Monks's work is represented by Forum Gallery in New York City. She lives and paints in Williamsburg, Brooklyn. Her latest solo exhibition "Resolution" took place March and April of 2016 at Forum Gallery. Monks's paintings have been the subject of numerous solo and group exhibitions including "Intimacy" at the Kunst Museum in Ahlen, Germany and "Reconfiguring the Body in American Art, 1820–2009" at the National Academy Museum of Fine Arts, New York. Her work is represented in public and private collections, including the Savannah College of Arts, the Somerset Art Association, Fullerton College, the Seavest Collection and the collections of Eric Fischl, Howard Tullman, Gerrity Lansing, Danielle Steele, Alec Baldwin and Luciano Benetton.
Born 1977 in New Jersey, Monks began oil painting as a child. She studied at The New School in New York and Montclair State University and earned her B.A. from Boston College in 1999. During this time she studied painting at Lorenzo de’ Medici in Florence.
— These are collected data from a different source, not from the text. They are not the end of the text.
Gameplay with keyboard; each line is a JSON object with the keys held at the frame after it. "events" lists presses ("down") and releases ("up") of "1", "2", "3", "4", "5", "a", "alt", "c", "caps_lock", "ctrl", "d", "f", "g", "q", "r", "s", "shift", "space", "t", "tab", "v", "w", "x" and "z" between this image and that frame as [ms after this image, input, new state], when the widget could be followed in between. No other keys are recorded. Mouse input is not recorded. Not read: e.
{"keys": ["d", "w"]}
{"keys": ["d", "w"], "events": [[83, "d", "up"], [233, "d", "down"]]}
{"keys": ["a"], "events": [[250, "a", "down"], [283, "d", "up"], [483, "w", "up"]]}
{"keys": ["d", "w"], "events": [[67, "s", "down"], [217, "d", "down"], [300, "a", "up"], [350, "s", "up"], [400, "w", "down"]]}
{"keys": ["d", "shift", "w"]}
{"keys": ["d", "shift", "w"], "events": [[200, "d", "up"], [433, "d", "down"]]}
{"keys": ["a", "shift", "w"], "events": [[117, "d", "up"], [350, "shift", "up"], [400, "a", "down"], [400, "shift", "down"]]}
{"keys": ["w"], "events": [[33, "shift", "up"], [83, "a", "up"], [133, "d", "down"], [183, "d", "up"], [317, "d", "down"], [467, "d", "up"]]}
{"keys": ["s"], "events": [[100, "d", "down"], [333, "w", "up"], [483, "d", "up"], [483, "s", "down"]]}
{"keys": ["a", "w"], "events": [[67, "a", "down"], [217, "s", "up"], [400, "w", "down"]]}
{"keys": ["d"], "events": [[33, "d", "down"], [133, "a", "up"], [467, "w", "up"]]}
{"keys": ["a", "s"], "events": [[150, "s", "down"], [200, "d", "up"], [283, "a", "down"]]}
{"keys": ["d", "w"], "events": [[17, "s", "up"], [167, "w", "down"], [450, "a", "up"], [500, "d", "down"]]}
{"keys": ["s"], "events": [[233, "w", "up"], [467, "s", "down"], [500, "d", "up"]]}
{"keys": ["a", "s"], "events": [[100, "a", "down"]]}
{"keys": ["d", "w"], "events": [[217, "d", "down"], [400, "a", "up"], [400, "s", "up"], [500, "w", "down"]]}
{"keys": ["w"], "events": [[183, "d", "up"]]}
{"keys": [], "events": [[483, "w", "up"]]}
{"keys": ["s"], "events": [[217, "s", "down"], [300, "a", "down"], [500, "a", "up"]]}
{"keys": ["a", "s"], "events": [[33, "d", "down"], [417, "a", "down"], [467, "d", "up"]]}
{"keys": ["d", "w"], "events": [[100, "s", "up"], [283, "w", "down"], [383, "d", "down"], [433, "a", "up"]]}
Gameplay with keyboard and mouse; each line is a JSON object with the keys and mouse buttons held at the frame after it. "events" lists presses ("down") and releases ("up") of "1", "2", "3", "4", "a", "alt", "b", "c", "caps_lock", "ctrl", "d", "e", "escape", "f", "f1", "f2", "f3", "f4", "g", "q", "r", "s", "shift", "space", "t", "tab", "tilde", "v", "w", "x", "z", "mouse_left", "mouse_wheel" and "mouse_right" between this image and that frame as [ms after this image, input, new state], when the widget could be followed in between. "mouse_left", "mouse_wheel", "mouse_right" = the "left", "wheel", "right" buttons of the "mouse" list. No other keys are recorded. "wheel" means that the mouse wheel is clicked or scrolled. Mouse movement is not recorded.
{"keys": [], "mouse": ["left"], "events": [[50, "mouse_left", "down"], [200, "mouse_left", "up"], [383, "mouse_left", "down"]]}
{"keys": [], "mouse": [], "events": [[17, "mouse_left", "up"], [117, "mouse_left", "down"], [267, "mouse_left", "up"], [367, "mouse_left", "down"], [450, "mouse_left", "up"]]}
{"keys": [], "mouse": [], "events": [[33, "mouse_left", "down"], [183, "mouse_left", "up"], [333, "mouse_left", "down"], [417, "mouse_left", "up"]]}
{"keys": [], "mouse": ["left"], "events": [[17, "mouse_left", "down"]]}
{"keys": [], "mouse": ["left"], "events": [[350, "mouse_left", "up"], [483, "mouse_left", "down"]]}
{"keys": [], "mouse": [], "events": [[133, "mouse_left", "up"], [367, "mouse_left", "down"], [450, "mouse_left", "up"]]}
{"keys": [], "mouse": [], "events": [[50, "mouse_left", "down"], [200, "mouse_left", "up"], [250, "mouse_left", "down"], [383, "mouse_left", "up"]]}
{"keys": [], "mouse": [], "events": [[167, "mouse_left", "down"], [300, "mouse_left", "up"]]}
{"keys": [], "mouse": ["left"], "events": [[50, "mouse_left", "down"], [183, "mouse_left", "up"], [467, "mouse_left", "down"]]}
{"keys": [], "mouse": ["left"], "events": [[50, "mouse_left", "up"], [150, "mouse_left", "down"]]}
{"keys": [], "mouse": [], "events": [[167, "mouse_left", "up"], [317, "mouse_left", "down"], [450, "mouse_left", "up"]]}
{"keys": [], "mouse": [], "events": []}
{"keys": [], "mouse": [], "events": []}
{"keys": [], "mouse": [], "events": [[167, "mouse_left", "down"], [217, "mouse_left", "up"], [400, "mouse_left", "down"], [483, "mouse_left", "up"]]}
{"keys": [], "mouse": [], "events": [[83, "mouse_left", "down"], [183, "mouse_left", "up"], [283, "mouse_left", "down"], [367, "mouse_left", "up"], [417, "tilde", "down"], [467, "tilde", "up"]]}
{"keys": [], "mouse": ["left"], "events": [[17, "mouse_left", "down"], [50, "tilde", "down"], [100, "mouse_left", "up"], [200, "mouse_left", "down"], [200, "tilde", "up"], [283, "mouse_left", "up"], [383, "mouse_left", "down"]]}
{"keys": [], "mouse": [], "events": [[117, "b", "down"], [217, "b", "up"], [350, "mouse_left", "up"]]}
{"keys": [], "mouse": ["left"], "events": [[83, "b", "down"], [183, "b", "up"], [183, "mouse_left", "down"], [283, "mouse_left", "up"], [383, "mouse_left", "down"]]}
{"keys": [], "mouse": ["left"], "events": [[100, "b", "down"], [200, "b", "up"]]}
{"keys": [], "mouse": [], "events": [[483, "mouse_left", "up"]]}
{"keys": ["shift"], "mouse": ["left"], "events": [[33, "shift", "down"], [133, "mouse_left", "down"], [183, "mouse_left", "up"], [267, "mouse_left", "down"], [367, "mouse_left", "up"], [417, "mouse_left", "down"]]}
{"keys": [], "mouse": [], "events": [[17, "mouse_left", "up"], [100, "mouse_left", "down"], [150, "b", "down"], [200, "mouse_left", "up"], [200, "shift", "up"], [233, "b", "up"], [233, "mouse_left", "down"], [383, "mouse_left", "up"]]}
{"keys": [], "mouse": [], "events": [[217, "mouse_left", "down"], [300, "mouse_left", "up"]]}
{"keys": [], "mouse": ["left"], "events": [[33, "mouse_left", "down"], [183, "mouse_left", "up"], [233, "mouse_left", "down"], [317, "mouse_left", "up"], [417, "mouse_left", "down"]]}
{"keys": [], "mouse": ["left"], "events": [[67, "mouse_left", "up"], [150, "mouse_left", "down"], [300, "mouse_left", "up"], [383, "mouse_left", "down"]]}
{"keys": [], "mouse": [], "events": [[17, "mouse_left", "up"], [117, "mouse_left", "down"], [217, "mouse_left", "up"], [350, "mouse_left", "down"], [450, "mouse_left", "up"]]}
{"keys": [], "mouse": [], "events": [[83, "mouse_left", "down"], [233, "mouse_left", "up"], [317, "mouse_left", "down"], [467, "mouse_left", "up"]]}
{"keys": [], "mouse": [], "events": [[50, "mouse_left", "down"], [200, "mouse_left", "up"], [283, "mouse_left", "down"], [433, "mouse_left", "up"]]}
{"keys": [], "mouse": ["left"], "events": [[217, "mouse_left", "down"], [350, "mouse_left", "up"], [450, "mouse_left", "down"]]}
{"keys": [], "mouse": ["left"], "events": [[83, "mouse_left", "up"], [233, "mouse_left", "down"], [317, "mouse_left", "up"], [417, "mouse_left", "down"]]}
She went on to earn her M.F.A from the New York Academy of Art, Graduate School of Figurative Art in 2001. She completed an artist in residency at Fullerton College in 2006 and has lectured and taught at universities and institutions nationwide. She continues to offer workshops and lectures regularly.
Monks has been awarded the Elizabeth Greenshields Foundation Grant for Painting three times and serves as a member of the New York Academy of Art's Board of Trustees.